In a move that underscores the relentless downward pressure on investment costs, Vanguard announced today that it has slashed fees for 84 mutual fund and exchange-traded share classes. These reductions, spanning 53 different funds, represent nearly $250 million in estimated savings for investors in 2026 alone.
This latest round of cuts brings the firm’s two-year total savings to approximately $600 million, marking the largest two-year combined cost reduction in Vanguard’s history, according to a statement from the firm. For financial advisors, the move reinforces Vanguard’s role in making investing more accessible, affordable, and efficient for investors over the past 50 years. The average Vanguard expense ratio across its entire lineup now sits at just 0.06%.

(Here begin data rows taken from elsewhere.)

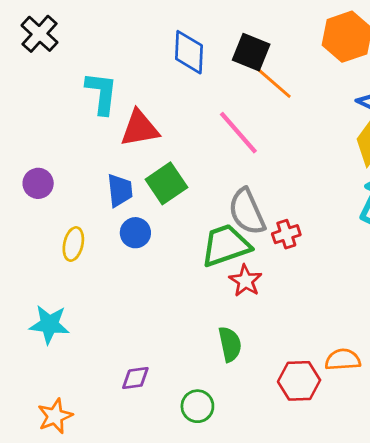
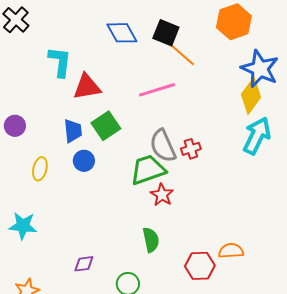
blue diamond: (189, 52) -> (122, 33), turned -32
pink line: (238, 133) -> (157, 90), turned -66
red cross: (286, 234) -> (191, 149), moved

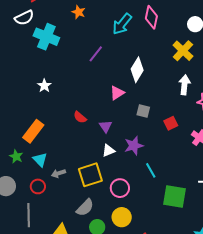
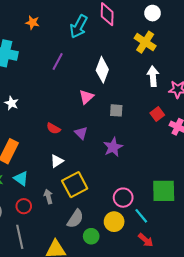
red square: (171, 123) -> (157, 114), moved
white triangle: (109, 151) -> (57, 161), moved
cyan line: (151, 170) -> (141, 216), moved
gray arrow: (58, 173) -> (48, 197), moved, turned 104
pink circle: (120, 188) -> (123, 198), moved

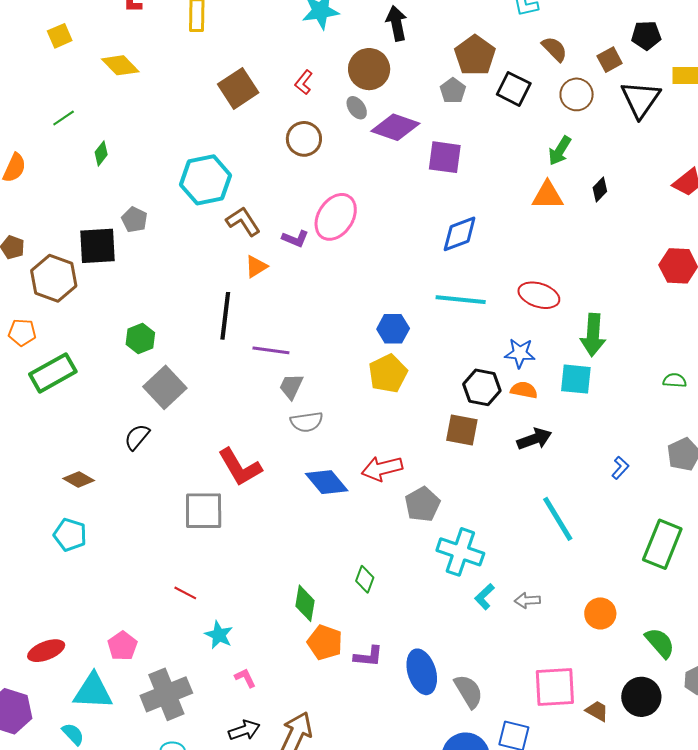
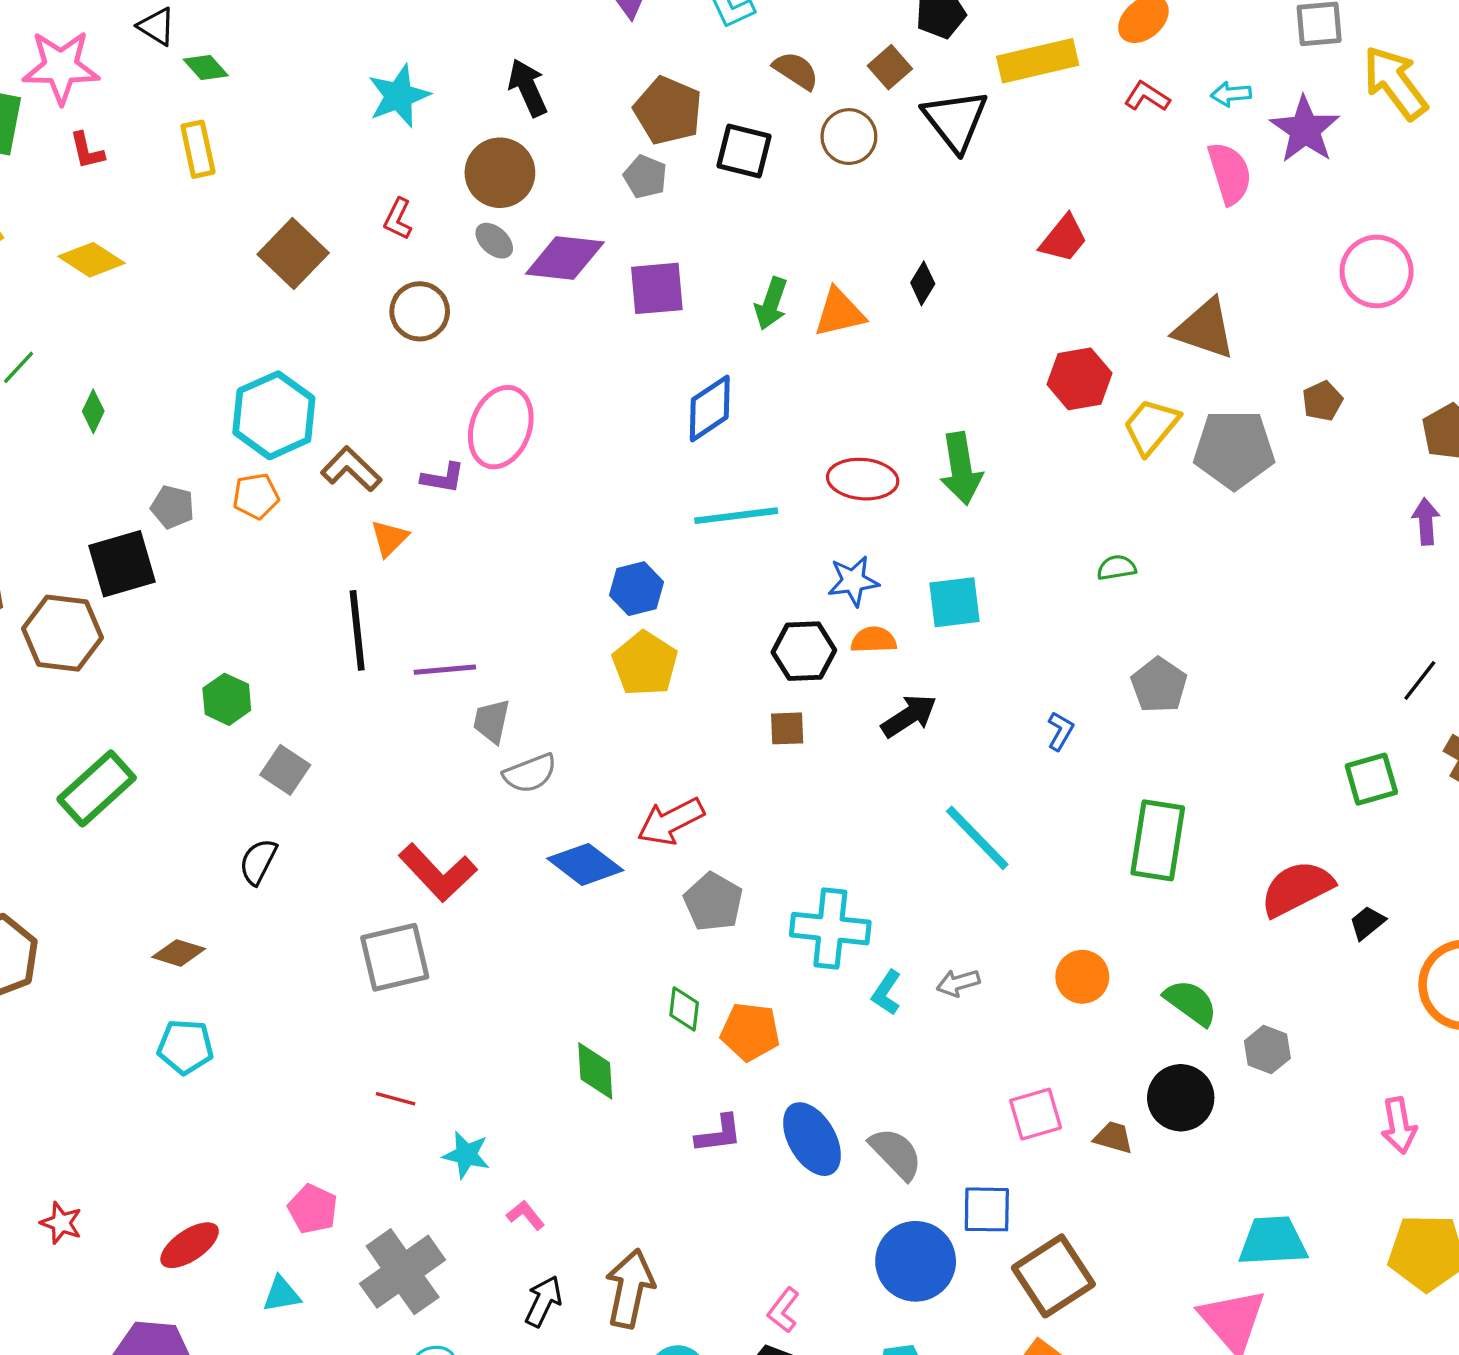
green arrow: (560, 151) -> (771, 304), moved
orange pentagon: (22, 332) -> (256, 496), moved
green arrow: (593, 335) -> (961, 469), moved
gray square: (165, 387) -> (285, 770), size x0.7
brown square: (462, 430) -> (787, 728), size x0.7
gray pentagon: (422, 504) -> (713, 902), moved
orange pentagon: (325, 642) -> (750, 1032), moved
pink square: (555, 687) -> (1036, 1114), size x0.7
cyan triangle: (93, 691) -> (282, 1294), size x0.6
black arrow: (244, 730) -> (543, 1301), turned -32

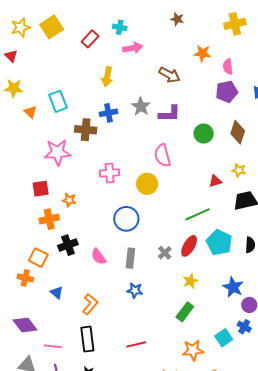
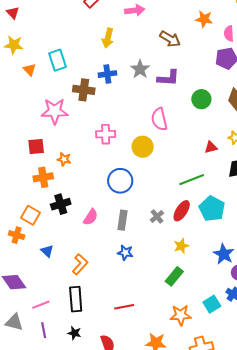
pink semicircle: (98, 257) -> (91, 217), turned -114
pink line: (53, 346) -> (41, 305), turned -30

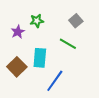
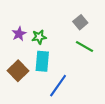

“The fee reductions are a great post-holiday present to existing Vanguard fund shareholders,” Todd Rosenbluth, head of research at VettaFi, said. “While we continue to believe ETF selection should go deeper than a review of expense ratio, these savings will help investors achieve their financial goals.”
Broad-Based Reductions Across Asset Classes
The fee migrations were not localized to a single niche but extended across 25% of the firm’s total fund lineup. The average reduction for the specific funds receiving a cut this year is 27%.
Among the notable ETFs impacted are the Vanguard Growth ETF (VUG ) and the Vanguard Value ETF (VTV ). Additionally, international and factor-based strategies saw adjustments, including the FTSE Emerging Markets ETF (VWO ) and popular income plays like the Dividend Appreciation ETF (VIG ) and the High Dividend Yield ETF (VYM ).
The fee cuts reveal a particularly aggressive stance in the fixed-income sector. Currently, 100% of Vanguard’s active fixed-income funds and 89% of its fixed-income ETFs are priced in the lowest cost decile of their respective categories, according to the firm.
“Vanguard is investor-owned – we have no outside stockholders or inside owners profiting from our clients. These fee reductions – more than half a billion dollars over the past two years—are a clear expression of our purpose and commitment to our clients as owners,” Salim Ramji, Vanguard’s CEO, said in a statement. “When investors keep more of what they earn, the benefits compound over the long term, helping our clients achieve their most important financial goals.”
Vanguard Cuts Fees: What This Means for Advisors
For advisors, the correlation between cost and performance remains the primary selling point. Vanguard reports that 84% of its funds have outperformed peer group averages over the past decade. This outperformance is even more pronounced in the active fixed income space, where 88% of Vanguard’s active fixed-income funds beat their benchmarks.
While these cuts strengthen Vanguard’s position in the industry, they also challenge advisors to justify the use of higher-cost active managers in portfolios.